Stored data:
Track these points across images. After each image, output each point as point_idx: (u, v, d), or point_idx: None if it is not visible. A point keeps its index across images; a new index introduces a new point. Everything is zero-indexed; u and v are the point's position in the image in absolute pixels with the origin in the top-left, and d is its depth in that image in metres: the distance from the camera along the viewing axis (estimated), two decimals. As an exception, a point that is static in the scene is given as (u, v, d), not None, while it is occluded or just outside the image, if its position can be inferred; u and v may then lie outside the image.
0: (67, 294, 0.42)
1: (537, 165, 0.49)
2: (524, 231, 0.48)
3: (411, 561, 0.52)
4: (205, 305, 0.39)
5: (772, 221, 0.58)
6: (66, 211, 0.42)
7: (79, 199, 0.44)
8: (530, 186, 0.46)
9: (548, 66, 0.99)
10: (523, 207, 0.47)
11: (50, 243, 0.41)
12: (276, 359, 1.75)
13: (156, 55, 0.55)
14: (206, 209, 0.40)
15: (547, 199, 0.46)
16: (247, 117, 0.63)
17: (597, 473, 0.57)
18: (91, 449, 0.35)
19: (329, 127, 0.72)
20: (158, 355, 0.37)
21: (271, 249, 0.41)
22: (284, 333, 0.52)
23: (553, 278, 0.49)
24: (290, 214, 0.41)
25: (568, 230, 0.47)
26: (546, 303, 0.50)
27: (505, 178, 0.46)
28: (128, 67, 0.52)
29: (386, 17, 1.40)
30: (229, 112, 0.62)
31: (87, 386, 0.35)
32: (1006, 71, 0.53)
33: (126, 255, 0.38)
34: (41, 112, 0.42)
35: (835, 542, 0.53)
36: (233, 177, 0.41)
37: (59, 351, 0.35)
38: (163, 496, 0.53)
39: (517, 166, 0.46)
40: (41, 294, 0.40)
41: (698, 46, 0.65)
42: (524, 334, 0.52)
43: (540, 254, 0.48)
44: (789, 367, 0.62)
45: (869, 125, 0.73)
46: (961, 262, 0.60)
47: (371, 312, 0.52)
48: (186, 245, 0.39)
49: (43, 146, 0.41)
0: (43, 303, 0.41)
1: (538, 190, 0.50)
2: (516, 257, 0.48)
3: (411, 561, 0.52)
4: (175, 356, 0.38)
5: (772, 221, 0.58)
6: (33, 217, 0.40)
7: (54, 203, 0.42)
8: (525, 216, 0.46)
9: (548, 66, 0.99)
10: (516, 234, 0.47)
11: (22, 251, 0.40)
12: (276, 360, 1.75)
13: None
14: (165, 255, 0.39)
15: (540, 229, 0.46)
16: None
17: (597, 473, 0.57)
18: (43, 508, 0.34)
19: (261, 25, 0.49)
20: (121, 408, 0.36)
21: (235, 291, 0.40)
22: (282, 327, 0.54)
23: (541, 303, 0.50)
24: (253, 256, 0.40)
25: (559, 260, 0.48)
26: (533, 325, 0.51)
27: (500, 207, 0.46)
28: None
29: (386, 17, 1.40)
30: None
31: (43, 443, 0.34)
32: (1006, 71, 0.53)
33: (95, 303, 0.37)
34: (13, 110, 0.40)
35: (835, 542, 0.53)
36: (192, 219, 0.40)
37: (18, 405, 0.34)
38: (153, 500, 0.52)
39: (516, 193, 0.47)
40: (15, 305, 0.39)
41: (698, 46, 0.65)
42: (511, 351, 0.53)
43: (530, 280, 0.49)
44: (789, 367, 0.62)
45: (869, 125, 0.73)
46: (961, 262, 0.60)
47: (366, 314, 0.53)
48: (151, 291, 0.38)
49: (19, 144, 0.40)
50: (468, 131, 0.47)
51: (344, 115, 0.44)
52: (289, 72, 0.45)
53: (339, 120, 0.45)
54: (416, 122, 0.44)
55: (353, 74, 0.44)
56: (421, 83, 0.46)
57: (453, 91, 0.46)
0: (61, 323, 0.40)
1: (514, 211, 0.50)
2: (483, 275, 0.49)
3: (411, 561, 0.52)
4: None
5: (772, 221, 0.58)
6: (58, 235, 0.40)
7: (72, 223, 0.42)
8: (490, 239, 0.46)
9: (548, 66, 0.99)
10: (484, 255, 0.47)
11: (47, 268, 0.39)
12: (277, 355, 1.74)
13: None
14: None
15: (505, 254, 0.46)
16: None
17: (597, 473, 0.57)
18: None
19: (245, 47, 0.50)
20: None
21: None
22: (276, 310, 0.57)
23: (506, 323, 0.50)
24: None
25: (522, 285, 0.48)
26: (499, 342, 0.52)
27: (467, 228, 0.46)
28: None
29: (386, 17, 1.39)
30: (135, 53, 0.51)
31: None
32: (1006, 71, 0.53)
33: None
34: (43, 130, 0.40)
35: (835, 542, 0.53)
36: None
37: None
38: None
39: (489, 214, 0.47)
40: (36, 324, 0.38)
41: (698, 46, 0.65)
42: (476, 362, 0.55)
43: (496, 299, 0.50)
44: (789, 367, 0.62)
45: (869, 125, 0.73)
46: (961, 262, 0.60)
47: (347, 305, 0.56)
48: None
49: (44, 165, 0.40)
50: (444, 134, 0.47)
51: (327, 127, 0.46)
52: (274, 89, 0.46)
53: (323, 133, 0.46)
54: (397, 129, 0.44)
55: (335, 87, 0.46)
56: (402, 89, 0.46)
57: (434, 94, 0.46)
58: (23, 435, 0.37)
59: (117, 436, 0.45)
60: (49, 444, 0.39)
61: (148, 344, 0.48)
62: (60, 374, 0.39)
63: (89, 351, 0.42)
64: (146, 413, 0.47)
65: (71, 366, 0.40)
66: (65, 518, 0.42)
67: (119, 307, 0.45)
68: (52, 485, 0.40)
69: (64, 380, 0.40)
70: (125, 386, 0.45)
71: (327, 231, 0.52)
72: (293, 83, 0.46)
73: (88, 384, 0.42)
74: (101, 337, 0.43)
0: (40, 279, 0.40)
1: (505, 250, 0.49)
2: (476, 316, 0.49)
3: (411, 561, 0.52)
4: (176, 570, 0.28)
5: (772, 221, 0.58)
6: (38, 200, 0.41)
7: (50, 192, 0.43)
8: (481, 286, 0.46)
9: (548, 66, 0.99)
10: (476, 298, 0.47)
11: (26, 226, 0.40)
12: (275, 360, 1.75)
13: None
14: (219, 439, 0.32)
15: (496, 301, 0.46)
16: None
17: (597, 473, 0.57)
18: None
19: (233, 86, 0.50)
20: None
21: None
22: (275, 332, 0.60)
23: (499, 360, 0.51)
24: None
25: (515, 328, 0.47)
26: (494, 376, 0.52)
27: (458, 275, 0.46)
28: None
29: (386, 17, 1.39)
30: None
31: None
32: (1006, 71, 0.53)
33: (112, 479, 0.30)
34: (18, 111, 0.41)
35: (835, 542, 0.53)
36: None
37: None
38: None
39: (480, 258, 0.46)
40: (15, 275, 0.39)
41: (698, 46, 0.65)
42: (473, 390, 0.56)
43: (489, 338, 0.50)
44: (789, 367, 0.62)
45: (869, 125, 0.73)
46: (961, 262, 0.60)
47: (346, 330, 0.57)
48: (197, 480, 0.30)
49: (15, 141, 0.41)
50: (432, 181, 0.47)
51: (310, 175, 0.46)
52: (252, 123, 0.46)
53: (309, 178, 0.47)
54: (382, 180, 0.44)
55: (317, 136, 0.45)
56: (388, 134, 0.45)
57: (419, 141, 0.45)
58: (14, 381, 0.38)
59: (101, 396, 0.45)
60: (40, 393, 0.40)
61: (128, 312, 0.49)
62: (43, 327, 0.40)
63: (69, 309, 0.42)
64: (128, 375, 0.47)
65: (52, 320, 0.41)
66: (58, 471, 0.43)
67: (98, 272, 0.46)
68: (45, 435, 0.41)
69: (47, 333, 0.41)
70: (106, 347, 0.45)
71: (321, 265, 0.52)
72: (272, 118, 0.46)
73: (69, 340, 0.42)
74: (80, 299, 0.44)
* * *
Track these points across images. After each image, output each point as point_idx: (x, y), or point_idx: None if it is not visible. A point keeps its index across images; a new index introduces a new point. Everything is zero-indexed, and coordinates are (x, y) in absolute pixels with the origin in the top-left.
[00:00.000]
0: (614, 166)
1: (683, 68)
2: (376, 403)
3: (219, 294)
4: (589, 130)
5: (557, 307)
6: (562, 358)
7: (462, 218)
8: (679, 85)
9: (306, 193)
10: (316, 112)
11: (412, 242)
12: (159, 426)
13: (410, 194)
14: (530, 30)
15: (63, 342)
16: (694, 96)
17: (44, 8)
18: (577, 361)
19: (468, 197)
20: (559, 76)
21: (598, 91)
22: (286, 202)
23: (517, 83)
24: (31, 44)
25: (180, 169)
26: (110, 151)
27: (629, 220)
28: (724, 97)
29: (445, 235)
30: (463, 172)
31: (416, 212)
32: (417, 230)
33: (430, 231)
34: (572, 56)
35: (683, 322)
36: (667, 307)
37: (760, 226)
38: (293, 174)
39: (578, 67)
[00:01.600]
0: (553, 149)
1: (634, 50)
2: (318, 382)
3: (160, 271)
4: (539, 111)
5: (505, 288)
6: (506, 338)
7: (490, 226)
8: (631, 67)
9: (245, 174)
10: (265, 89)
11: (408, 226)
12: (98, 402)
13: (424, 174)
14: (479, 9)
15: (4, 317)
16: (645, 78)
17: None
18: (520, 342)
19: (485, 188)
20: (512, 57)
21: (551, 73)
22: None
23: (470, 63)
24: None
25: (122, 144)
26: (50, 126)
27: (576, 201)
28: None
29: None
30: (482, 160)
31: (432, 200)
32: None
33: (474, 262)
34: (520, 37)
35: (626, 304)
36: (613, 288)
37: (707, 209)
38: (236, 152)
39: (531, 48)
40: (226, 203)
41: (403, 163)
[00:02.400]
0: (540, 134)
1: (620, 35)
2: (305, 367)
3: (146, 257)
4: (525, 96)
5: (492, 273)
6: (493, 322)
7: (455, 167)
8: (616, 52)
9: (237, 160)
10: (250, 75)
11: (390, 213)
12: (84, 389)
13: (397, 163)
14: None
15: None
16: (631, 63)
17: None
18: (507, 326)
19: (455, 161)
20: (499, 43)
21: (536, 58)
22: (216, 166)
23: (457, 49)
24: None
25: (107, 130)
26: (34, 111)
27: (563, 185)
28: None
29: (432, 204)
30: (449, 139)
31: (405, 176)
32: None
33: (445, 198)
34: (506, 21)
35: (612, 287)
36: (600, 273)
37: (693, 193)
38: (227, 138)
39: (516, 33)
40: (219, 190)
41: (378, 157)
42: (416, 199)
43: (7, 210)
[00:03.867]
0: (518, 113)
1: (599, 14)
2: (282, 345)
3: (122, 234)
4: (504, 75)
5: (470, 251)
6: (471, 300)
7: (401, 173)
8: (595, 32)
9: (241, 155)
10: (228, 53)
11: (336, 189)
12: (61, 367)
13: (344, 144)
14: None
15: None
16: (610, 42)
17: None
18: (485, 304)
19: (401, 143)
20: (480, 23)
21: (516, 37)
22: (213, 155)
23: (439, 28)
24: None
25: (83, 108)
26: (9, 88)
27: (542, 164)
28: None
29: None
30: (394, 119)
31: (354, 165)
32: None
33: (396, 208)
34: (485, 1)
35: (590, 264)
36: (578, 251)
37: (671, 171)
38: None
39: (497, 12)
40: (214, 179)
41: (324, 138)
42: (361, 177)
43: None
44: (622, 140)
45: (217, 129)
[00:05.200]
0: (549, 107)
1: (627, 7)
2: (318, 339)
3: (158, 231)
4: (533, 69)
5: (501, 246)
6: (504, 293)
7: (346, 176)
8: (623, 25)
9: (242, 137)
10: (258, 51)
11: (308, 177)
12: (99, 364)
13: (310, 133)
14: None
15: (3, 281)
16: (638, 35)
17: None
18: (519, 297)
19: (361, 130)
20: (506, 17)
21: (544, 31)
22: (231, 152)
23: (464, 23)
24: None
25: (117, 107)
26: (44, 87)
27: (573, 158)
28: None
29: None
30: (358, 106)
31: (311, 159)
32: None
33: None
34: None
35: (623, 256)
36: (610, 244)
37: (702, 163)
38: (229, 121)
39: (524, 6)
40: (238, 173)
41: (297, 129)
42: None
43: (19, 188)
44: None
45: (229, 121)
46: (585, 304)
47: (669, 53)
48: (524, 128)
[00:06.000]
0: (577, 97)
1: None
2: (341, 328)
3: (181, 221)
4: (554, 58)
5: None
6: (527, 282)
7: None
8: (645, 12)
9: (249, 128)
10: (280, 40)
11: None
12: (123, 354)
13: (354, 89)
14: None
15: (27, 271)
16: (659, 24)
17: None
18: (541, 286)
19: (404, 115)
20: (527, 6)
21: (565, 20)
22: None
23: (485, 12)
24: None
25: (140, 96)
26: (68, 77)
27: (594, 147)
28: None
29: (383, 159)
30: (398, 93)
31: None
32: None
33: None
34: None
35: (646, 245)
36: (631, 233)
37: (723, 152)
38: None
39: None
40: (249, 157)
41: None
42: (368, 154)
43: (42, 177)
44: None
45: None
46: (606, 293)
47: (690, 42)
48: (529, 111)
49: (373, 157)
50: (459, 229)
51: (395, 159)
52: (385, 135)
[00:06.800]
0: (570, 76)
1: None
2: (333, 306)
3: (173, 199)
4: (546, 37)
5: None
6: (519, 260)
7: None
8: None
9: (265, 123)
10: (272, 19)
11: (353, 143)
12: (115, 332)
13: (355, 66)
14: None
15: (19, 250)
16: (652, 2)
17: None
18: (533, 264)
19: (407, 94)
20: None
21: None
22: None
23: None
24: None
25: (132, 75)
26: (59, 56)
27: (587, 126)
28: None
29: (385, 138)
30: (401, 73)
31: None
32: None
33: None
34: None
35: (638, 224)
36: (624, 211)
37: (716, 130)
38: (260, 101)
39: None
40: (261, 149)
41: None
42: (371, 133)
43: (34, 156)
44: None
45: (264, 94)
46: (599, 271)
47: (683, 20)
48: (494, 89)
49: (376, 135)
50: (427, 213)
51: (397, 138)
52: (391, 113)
...
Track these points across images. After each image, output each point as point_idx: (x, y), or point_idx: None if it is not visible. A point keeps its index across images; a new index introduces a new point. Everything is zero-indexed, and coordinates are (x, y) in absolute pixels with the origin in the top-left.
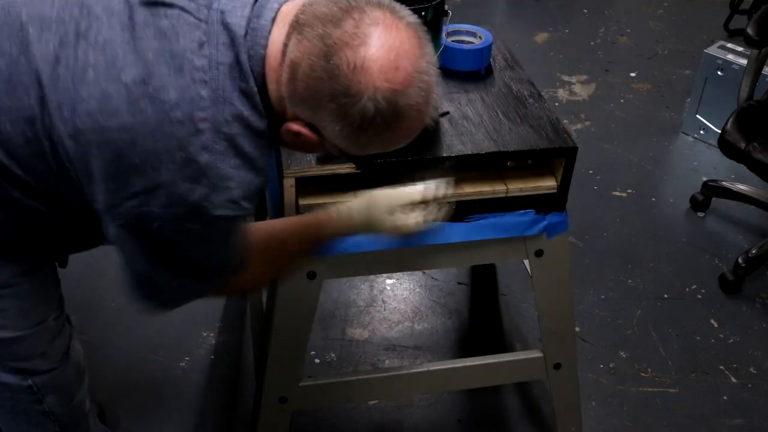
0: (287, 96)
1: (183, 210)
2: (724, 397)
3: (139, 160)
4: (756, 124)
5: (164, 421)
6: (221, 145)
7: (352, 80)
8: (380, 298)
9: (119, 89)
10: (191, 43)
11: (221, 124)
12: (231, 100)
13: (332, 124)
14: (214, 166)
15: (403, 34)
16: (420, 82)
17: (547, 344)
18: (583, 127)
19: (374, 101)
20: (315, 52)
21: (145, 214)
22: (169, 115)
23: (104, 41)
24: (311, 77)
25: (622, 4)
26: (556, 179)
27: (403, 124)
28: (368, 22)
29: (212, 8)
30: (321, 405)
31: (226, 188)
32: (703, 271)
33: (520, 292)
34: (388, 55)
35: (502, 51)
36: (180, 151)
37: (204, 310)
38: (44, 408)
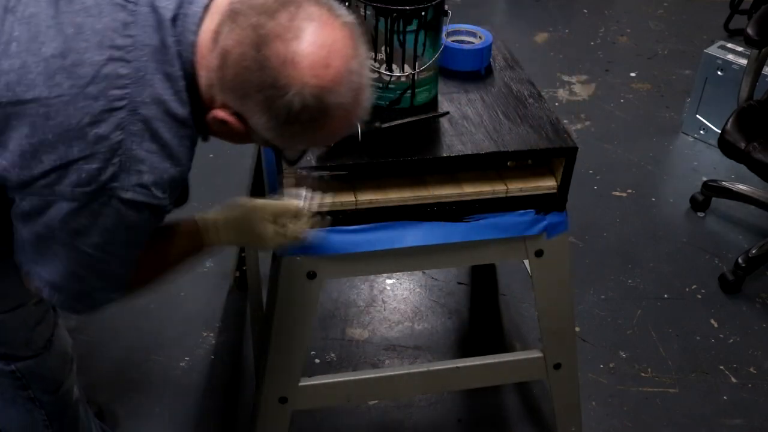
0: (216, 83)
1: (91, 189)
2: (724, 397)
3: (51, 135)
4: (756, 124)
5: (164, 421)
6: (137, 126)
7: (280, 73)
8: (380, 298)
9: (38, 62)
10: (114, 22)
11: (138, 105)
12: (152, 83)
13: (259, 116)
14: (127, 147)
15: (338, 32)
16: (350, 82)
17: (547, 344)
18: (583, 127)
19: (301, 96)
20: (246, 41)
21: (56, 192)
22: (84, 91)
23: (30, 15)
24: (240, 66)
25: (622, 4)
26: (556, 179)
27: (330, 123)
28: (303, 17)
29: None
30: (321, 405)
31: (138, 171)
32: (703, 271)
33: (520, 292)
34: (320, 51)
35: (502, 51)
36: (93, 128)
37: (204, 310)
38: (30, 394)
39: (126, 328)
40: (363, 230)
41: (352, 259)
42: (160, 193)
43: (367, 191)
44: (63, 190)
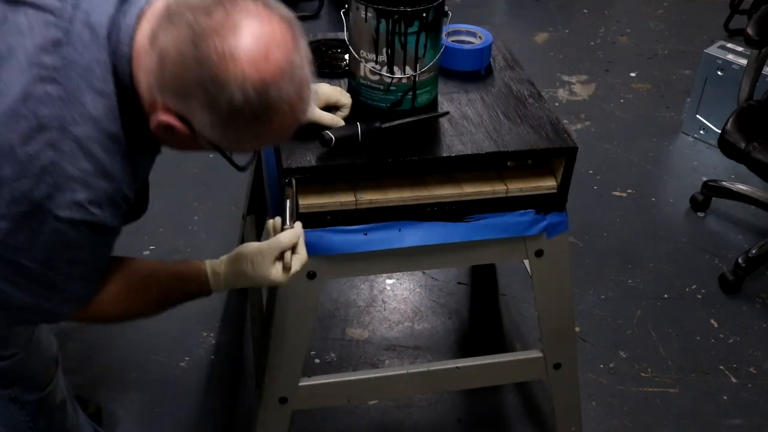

[WORK TASK]
Among the lines above, repeat exactly those from the line with "56: (421, 83, 0.46)" to the line with "58: (23, 435, 0.37)", counting both ends.

[RESULT FOR THIS TASK]
56: (421, 83, 0.46)
57: (453, 91, 0.46)
0: (61, 323, 0.40)
1: (514, 211, 0.50)
2: (483, 275, 0.49)
3: (411, 561, 0.52)
4: None
5: (772, 221, 0.58)
6: (58, 235, 0.40)
7: (72, 223, 0.42)
8: (490, 239, 0.46)
9: (548, 66, 0.99)
10: (484, 255, 0.47)
11: (47, 268, 0.39)
12: (277, 355, 1.74)
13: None
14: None
15: (505, 254, 0.46)
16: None
17: (597, 473, 0.57)
18: None
19: (245, 47, 0.50)
20: None
21: None
22: (276, 310, 0.57)
23: (506, 323, 0.50)
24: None
25: (522, 285, 0.48)
26: (499, 342, 0.52)
27: (467, 228, 0.46)
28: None
29: (386, 17, 1.39)
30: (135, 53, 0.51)
31: None
32: (1006, 71, 0.53)
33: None
34: (43, 130, 0.40)
35: (835, 542, 0.53)
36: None
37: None
38: None
39: (489, 214, 0.47)
40: (36, 324, 0.38)
41: (698, 46, 0.65)
42: (476, 362, 0.55)
43: (496, 299, 0.50)
44: (789, 367, 0.62)
45: (869, 125, 0.73)
46: (961, 262, 0.60)
47: (347, 305, 0.56)
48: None
49: (44, 165, 0.40)
50: (444, 134, 0.47)
51: (327, 127, 0.46)
52: (274, 89, 0.46)
53: (323, 133, 0.46)
54: (397, 129, 0.44)
55: (335, 87, 0.46)
56: (402, 89, 0.46)
57: (434, 94, 0.46)
58: (23, 435, 0.37)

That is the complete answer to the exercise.